“Why Israel?”
There are a number of angles from which we could ask this question. Why would God choose this nation among all the nations? Indeed, why should God choose any nation at all? That’s the question that’s often been termed the “scandal of particularity.” Western thinkers have often been offended that the salvation of the universe brought about by the God of the whole cosmos is given to us through specific, historical acts at a particular time and place. It all seems so narrow.
Push deeper and you’ll see there’s another question: “Why history?” Why should God waste all that time? Why thousands of years of slow interaction with the patriarchs, kings, and prophets of Israel? Why concern himself with the blood, sweat, and tears poured out in Ancient Canaan? Why should salvation come this way? And even more, why should we be concerned with such things? Now that Jesus has come and a universal salvation has come to humanity, why must we be bothered about such things?
T.F. Torrance tackles the subject towards the beginning of his landmark volume Incarnation: The Person and Life of Christ. (Yes, for those wondering, I’ve finally managed to get around to Torrance). One of the elements that clearly marks his theology of the Incarnation is just how hermeneutical you have to be, in order to grasp it. This is so in at least two ways. First, the Incarnation is a hermeneutical event in that the Word of God comes revealing God to us. Jesus is the exegesis of the Triune God (John 1:17).
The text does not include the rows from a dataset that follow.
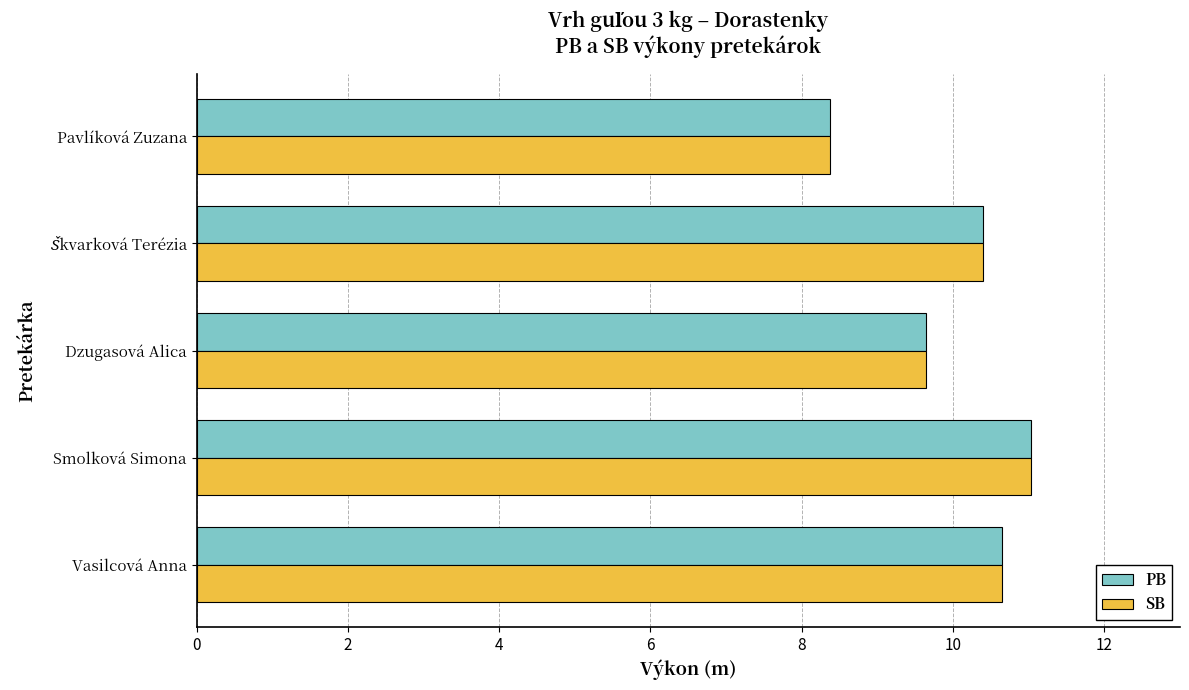

How many distinct data groups are displayed?

2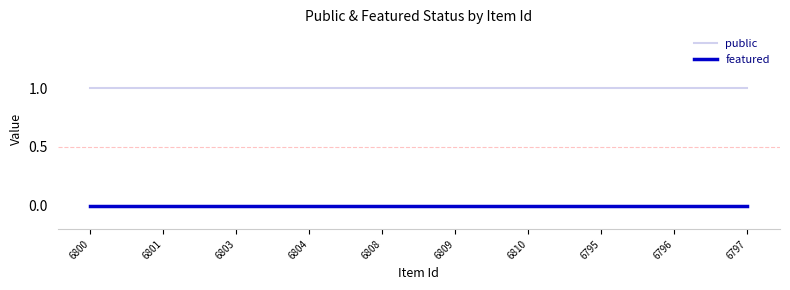

The public series shows 1 at 6797. True or false?

True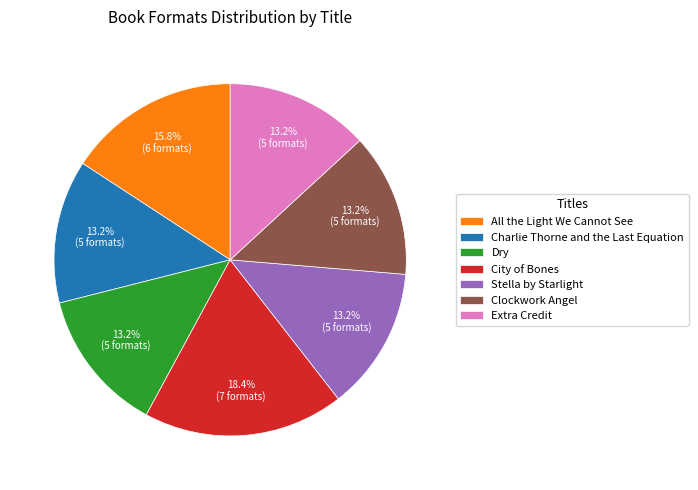

To the nearest percent, what is the combined percentage of Stella by Starlight and Dry?

26%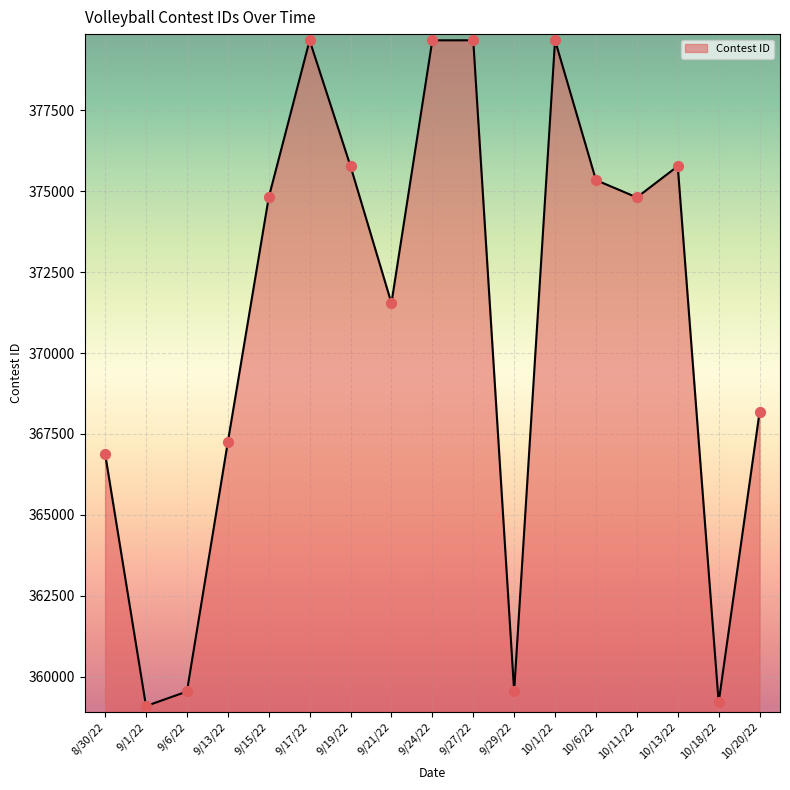

What is the change in value from 9/19/22 to 10/6/22?

-427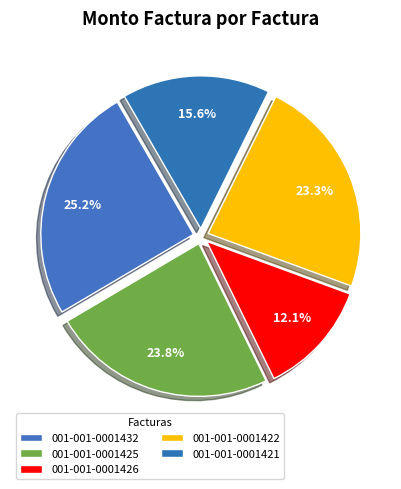

Is there any slice that represents more than half of the pie?

No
Second, and this is where we return to Israel, it’s that we must understand the interpretive Word of God against it’s proper pre-history, the election of Israel (37, 40-41). As Torrance notes, “if you are to understand something you must have the conceptual tools with which to grasp it and shape the knowledge of your mind” (41). But how do you go about acquiring the right conceptual tools to grasp the infinite God? You can’t do it of your own effort, could you? No, God himself would have to provide them to you. And that’s exactly what he has done in the election of Israel to himself as a people .
Torrance essentially argues that the history of Israel–all of its centuries-long struggle with grace, rebellion, resistance, slavery and redemption, exile and judgment, cultus and worship, prophecy and song–all forms the necessary interpretive background for understanding the person and work of Jesus. God’s election, patience, grace, love, and judgment of Israel are (among other things), his way of furnishing his people with the proper conceptual tools for understanding the coming of the Son into the world. This is part of what it means for the Son to come “in the fullness of time” (Galatians 4).
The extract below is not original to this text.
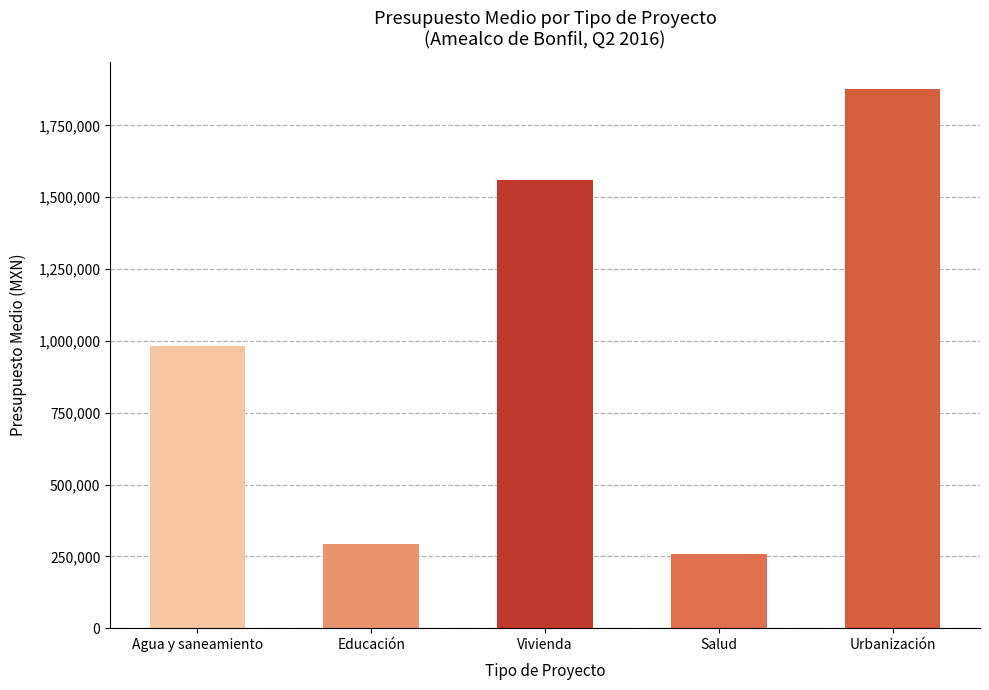

Reading right to left, transcribe all the data shown in this chart.

1877617.0	257500.0	1560935.0	292351.1	983333.3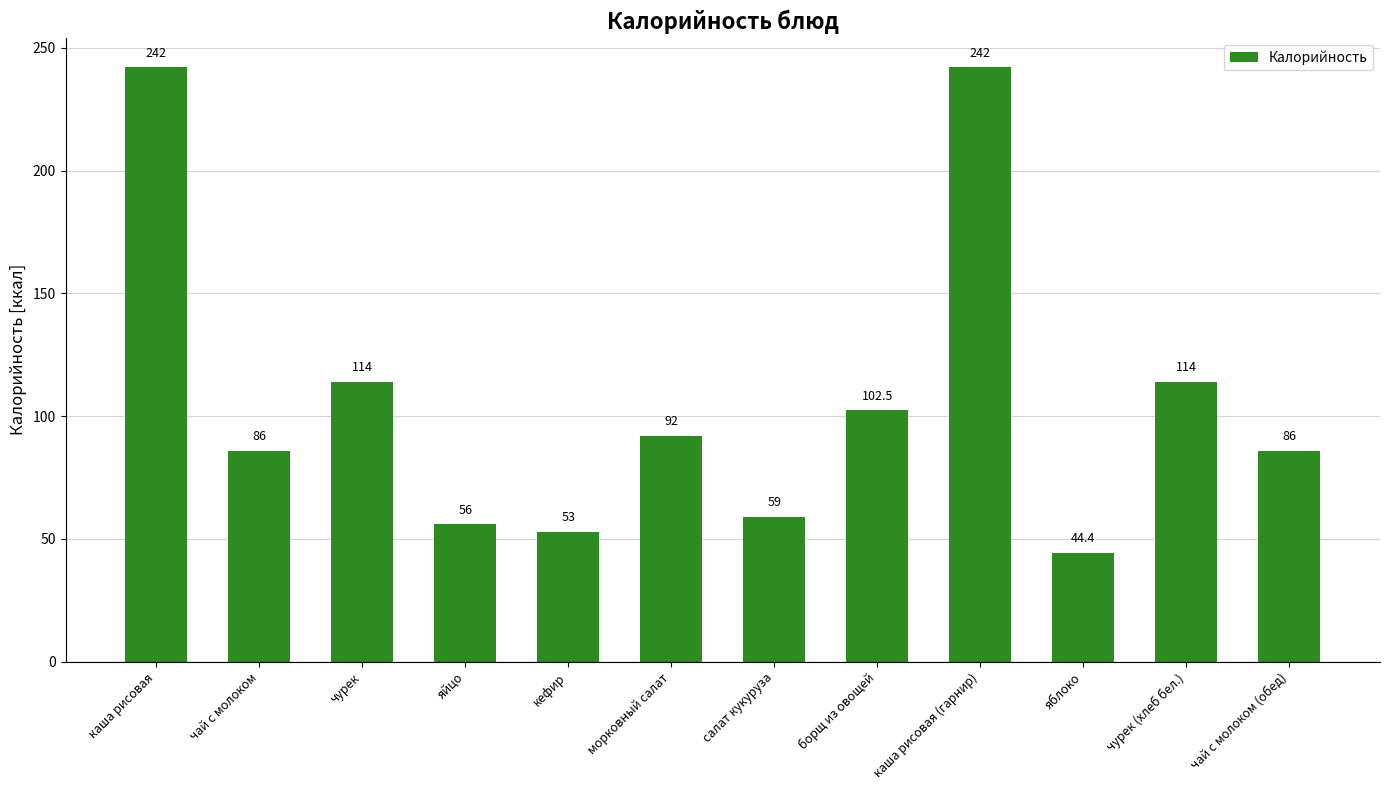

Which category has the lowest value across all series?

яблоко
Why Israel? Because without Israel, we could not know mighty work of God in Christ. Torrance sums up the point in this magnificent paragraph:
Thus the knowledge of God, of Christ, and of the Jews are all boundup inseparably together, so that when at last God came into the world he came as a Jew. And to this very day Jesus remains a Jew while still the eternal Son of God. It is still through the story of Israel, through the Jewish soul shaped by the hand of God, through the Jewish Scriptures of the Old Testament and the Jewish Scriptures of the New Testament church, that the gospel comes to us, and that Jesus Christ is set before us face to face as Lord and saviour.
Apart from this Old Testament prehistory and all the biblical revelation through Israel, we would not have the tools to grasp the knowledge of God: apart from the long history of the Jews we would not be able to recognize Jesus as the Son of God’ apart from the suffering and agony of Israel we would not understand the cross of Calvary as God’s instrument to atone for sin and to enact once and for all his word of love and pardon and grace. Apart from the covenant forged in sheer grace with undeserving and rebellious Israel, and the unswerving faithfulness of the divine love, we would not be able to understand the mystery of our restoration to union with God in Jesus Christ. Apart from the context of Israel we would not even begin to understand the bewildering miracle of Jesus.
The supreme instrument of God for the salvation of the world is Israel, and out of the womb of Israel, Jesus, the Jew from Nazareth — yet he was no mere instrument in the hands of God, but very God himself, come in person in the form of a servant, to work out from within our limitations and recalcitrance, and to bring to its triumphant completion, the redemption of mankind, and our restoration to fellowship with the very life of God himself. (43-44)
While a number of answers could be given to the question, “Why Israel?” and “Why History?”, Torrance points us to the very important hermeneutical one: without them we could not have the saving knowledge of God that we needed.
This is just one of the many reasons Marcionism and all those theologies that would belittle or leave behind the Old Testament are so damnably dangerous. Christ comes clothed in the gospel, as Calvin says, and the textiles and prints are drawn from the history of God’s dealings with Israel. When we strip Christ of these glorious garments, we inevitably clothe him in the idolatrous, conceptual patterns of our own making, robbing ourselves of the truth of God come in Christ.
In a sense, Torrance reminds us that understanding takes time. And so God accommodates himself to us by coming in Christ as the culmination of Israel’s very specific history. And this too is grace.